## ABOUT THIS TASK
Write out the data word for word and omit every picture.

## Collection entries
^^^^^^^^

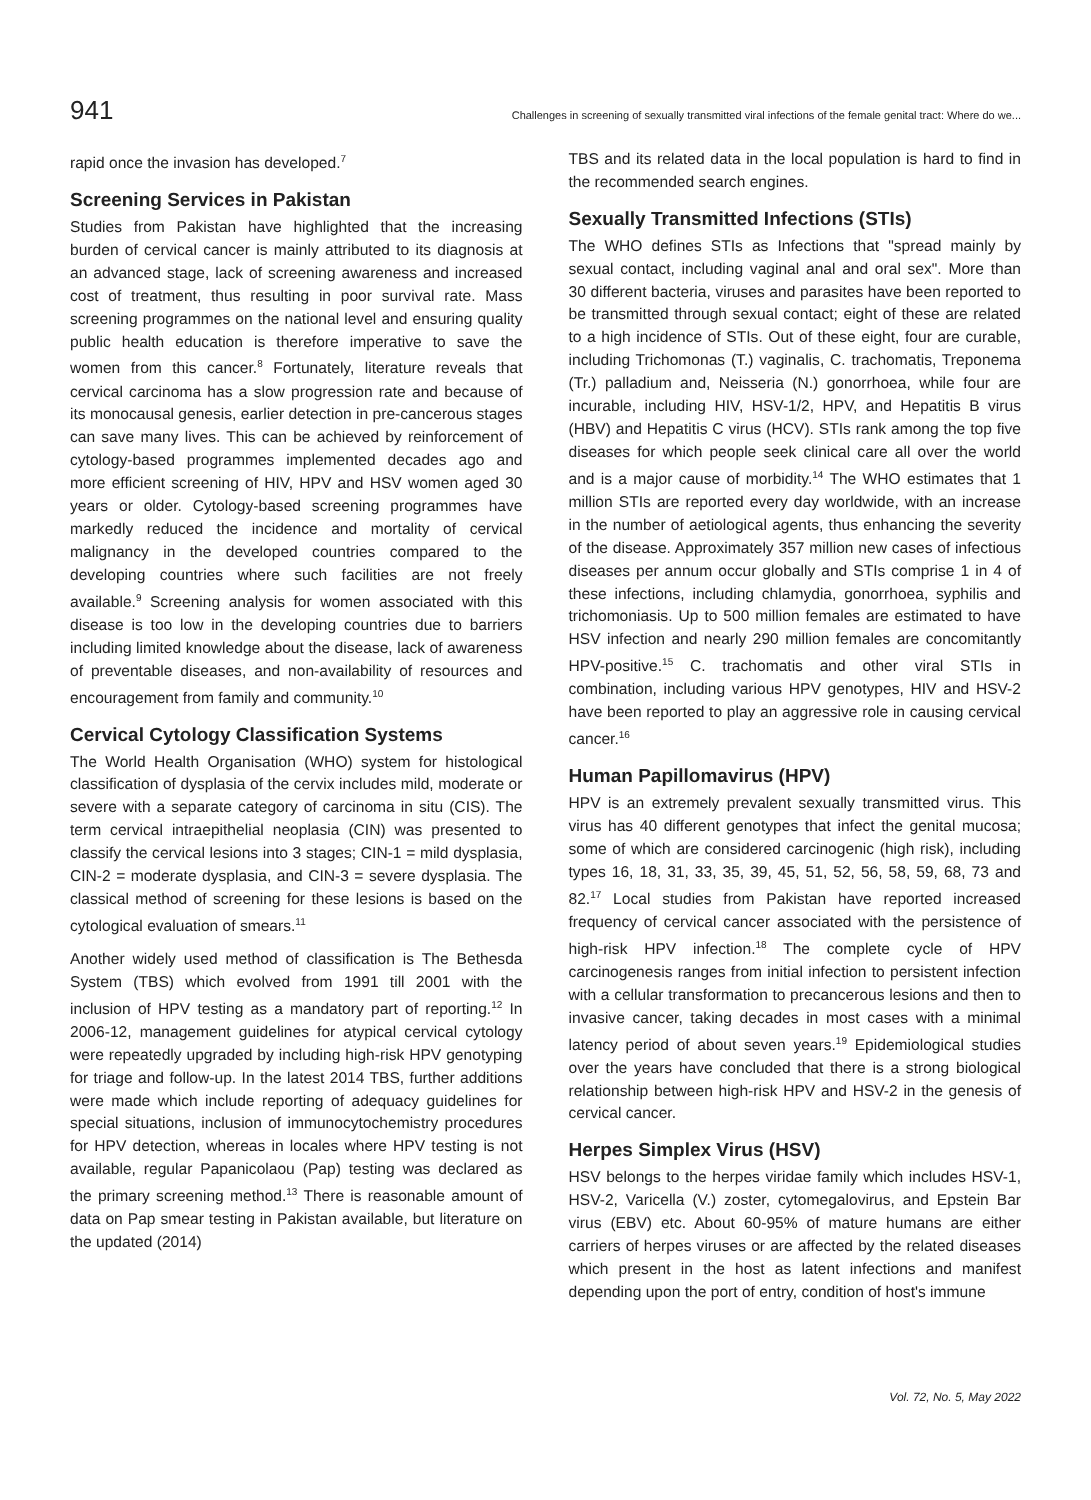941 Challenges in screening of sexually transmitted viral infections of the female genital tract: Where do we...
rapid once the invasion has developed.<sup>7</sup>
Screening Services in Pakistan
Studies from Pakistan have highlighted that the increasing burden of cervical cancer is mainly attributed to its diagnosis at an advanced stage, lack of screening awareness and increased cost of treatment, thus resulting in poor survival rate. Mass screening programmes on the national level and ensuring quality public health education is therefore imperative to save the women from this cancer.<sup>8</sup> Fortunately, literature reveals that cervical carcinoma has a slow progression rate and because of its monocausal genesis, earlier detection in pre-cancerous stages can save many lives. This can be achieved by reinforcement of cytology-based programmes implemented decades ago and more efficient screening of HIV, HPV and HSV women aged 30 years or older. Cytology-based screening programmes have markedly reduced the incidence and mortality of cervical malignancy in the developed countries compared to the developing countries where such facilities are not freely available.<sup>9</sup> Screening analysis for women associated with this disease is too low in the developing countries due to barriers including limited knowledge about the disease, lack of awareness of preventable diseases, and non-availability of resources and encouragement from family and community.<sup>10</sup>
Cervical Cytology Classification Systems
The World Health Organisation (WHO) system for histological classification of dysplasia of the cervix includes mild, moderate or severe with a separate category of carcinoma in situ (CIS). The term cervical intraepithelial neoplasia (CIN) was presented to classify the cervical lesions into 3 stages; CIN-1 = mild dysplasia, CIN-2 = moderate dysplasia, and CIN-3 = severe dysplasia. The classical method of screening for these lesions is based on the cytological evaluation of smears.<sup>11</sup>
Another widely used method of classification is The Bethesda System (TBS) which evolved from 1991 till 2001 with the inclusion of HPV testing as a mandatory part of reporting.<sup>12</sup> In 2006-12, management guidelines for atypical cervical cytology were repeatedly upgraded by including high-risk HPV genotyping for triage and follow-up. In the latest 2014 TBS, further additions were made which include reporting of adequacy guidelines for special situations, inclusion of immunocytochemistry procedures for HPV detection, whereas in locales where HPV testing is not available, regular Papanicolaou (Pap) testing was declared as the primary screening method.<sup>13</sup> There is reasonable amount of data on Pap smear testing in Pakistan available, but literature on the updated (2014)
TBS and its related data in the local population is hard to find in the recommended search engines.
Sexually Transmitted Infections (STIs)
The WHO defines STIs as Infections that "spread mainly by sexual contact, including vaginal anal and oral sex". More than 30 different bacteria, viruses and parasites have been reported to be transmitted through sexual contact; eight of these are related to a high incidence of STIs. Out of these eight, four are curable, including Trichomonas (T.) vaginalis, C. trachomatis, Treponema (Tr.) palladium and, Neisseria (N.) gonorrhoea, while four are incurable, including HIV, HSV-1/2, HPV, and Hepatitis B virus (HBV) and Hepatitis C virus (HCV). STIs rank among the top five diseases for which people seek clinical care all over the world and is a major cause of morbidity.<sup>14</sup> The WHO estimates that 1 million STIs are reported every day worldwide, with an increase in the number of aetiological agents, thus enhancing the severity of the disease. Approximately 357 million new cases of infectious diseases per annum occur globally and STIs comprise 1 in 4 of these infections, including chlamydia, gonorrhoea, syphilis and trichomoniasis. Up to 500 million females are estimated to have HSV infection and nearly 290 million females are concomitantly HPV-positive.<sup>15</sup> C. trachomatis and other viral STIs in combination, including various HPV genotypes, HIV and HSV-2 have been reported to play an aggressive role in causing cervical cancer.<sup>16</sup>
Human Papillomavirus (HPV)
HPV is an extremely prevalent sexually transmitted virus. This virus has 40 different genotypes that infect the genital mucosa; some of which are considered carcinogenic (high risk), including types 16, 18, 31, 33, 35, 39, 45, 51, 52, 56, 58, 59, 68, 73 and 82.<sup>17</sup> Local studies from Pakistan have reported increased frequency of cervical cancer associated with the persistence of high-risk HPV infection.<sup>18</sup> The complete cycle of HPV carcinogenesis ranges from initial infection to persistent infection with a cellular transformation to precancerous lesions and then to invasive cancer, taking decades in most cases with a minimal latency period of about seven years.<sup>19</sup> Epidemiological studies over the years have concluded that there is a strong biological relationship between high-risk HPV and HSV-2 in the genesis of cervical cancer.
Herpes Simplex Virus (HSV)
HSV belongs to the herpes viridae family which includes HSV-1, HSV-2, Varicella (V.) zoster, cytomegalovirus, and Epstein Bar virus (EBV) etc. About 60-95% of mature humans are either carriers of herpes viruses or are affected by the related diseases which present in the host as latent infections and manifest depending upon the port of entry, condition of host's immune
Vol. 72, No. 5, May 2022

^^^^^^^^

## THE ANSWER
941 Challenges in screening of sexually transmitted viral infections of the female genital tract: Where do we...
rapid once the invasion has developed.<sup>7</sup>
Screening Services in Pakistan
Studies from Pakistan have highlighted that the increasing burden of cervical cancer is mainly attributed to its diagnosis at an advanced stage, lack of screening awareness and increased cost of treatment, thus resulting in poor survival rate. Mass screening programmes on the national level and ensuring quality public health education is therefore imperative to save the women from this cancer.<sup>8</sup> Fortunately, literature reveals that cervical carcinoma has a slow progression rate and because of its monocausal genesis, earlier detection in pre-cancerous stages can save many lives. This can be achieved by reinforcement of cytology-based programmes implemented decades ago and more efficient screening of HIV, HPV and HSV women aged 30 years or older. Cytology-based screening programmes have markedly reduced the incidence and mortality of cervical malignancy in the developed countries compared to the developing countries where such facilities are not freely available.<sup>9</sup> Screening analysis for women associated with this disease is too low in the developing countries due to barriers including limited knowledge about the disease, lack of awareness of preventable diseases, and non-availability of resources and encouragement from family and community.<sup>10</sup>
Cervical Cytology Classification Systems
The World Health Organisation (WHO) system for histological classification of dysplasia of the cervix includes mild, moderate or severe with a separate category of carcinoma in situ (CIS). The term cervical intraepithelial neoplasia (CIN) was presented to classify the cervical lesions into 3 stages; CIN-1 = mild dysplasia, CIN-2 = moderate dysplasia, and CIN-3 = severe dysplasia. The classical method of screening for these lesions is based on the cytological evaluation of smears.<sup>11</sup>
Another widely used method of classification is The Bethesda System (TBS) which evolved from 1991 till 2001 with the inclusion of HPV testing as a mandatory part of reporting.<sup>12</sup> In 2006-12, management guidelines for atypical cervical cytology were repeatedly upgraded by including high-risk HPV genotyping for triage and follow-up. In the latest 2014 TBS, further additions were made which include reporting of adequacy guidelines for special situations, inclusion of immunocytochemistry procedures for HPV detection, whereas in locales where HPV testing is not available, regular Papanicolaou (Pap) testing was declared as the primary screening method.<sup>13</sup> There is reasonable amount of data on Pap smear testing in Pakistan available, but literature on the updated (2014)
TBS and its related data in the local population is hard to find in the recommended search engines.
Sexually Transmitted Infections (STIs)
The WHO defines STIs as Infections that "spread mainly by sexual contact, including vaginal anal and oral sex". More than 30 different bacteria, viruses and parasites have been reported to be transmitted through sexual contact; eight of these are related to a high incidence of STIs. Out of these eight, four are curable, including Trichomonas (T.) vaginalis, C. trachomatis, Treponema (Tr.) palladium and, Neisseria (N.) gonorrhoea, while four are incurable, including HIV, HSV-1/2, HPV, and Hepatitis B virus (HBV) and Hepatitis C virus (HCV). STIs rank among the top five diseases for which people seek clinical care all over the world and is a major cause of morbidity.<sup>14</sup> The WHO estimates that 1 million STIs are reported every day worldwide, with an increase in the number of aetiological agents, thus enhancing the severity of the disease. Approximately 357 million new cases of infectious diseases per annum occur globally and STIs comprise 1 in 4 of these infections, including chlamydia, gonorrhoea, syphilis and trichomoniasis. Up to 500 million females are estimated to have HSV infection and nearly 290 million females are concomitantly HPV-positive.<sup>15</sup> C. trachomatis and other viral STIs in combination, including various HPV genotypes, HIV and HSV-2 have been reported to play an aggressive role in causing cervical cancer.<sup>16</sup>
Human Papillomavirus (HPV)
HPV is an extremely prevalent sexually transmitted virus. This virus has 40 different genotypes that infect the genital mucosa; some of which are considered carcinogenic (high risk), including types 16, 18, 31, 33, 35, 39, 45, 51, 52, 56, 58, 59, 68, 73 and 82.<sup>17</sup> Local studies from Pakistan have reported increased frequency of cervical cancer associated with the persistence of high-risk HPV infection.<sup>18</sup> The complete cycle of HPV carcinogenesis ranges from initial infection to persistent infection with a cellular transformation to precancerous lesions and then to invasive cancer, taking decades in most cases with a minimal latency period of about seven years.<sup>19</sup> Epidemiological studies over the years have concluded that there is a strong biological relationship between high-risk HPV and HSV-2 in the genesis of cervical cancer.
Herpes Simplex Virus (HSV)
HSV belongs to the herpes viridae family which includes HSV-1, HSV-2, Varicella (V.) zoster, cytomegalovirus, and Epstein Bar virus (EBV) etc. About 60-95% of mature humans are either carriers of herpes viruses or are affected by the related diseases which present in the host as latent infections and manifest depending upon the port of entry, condition of host's immune
Vol. 72, No. 5, May 2022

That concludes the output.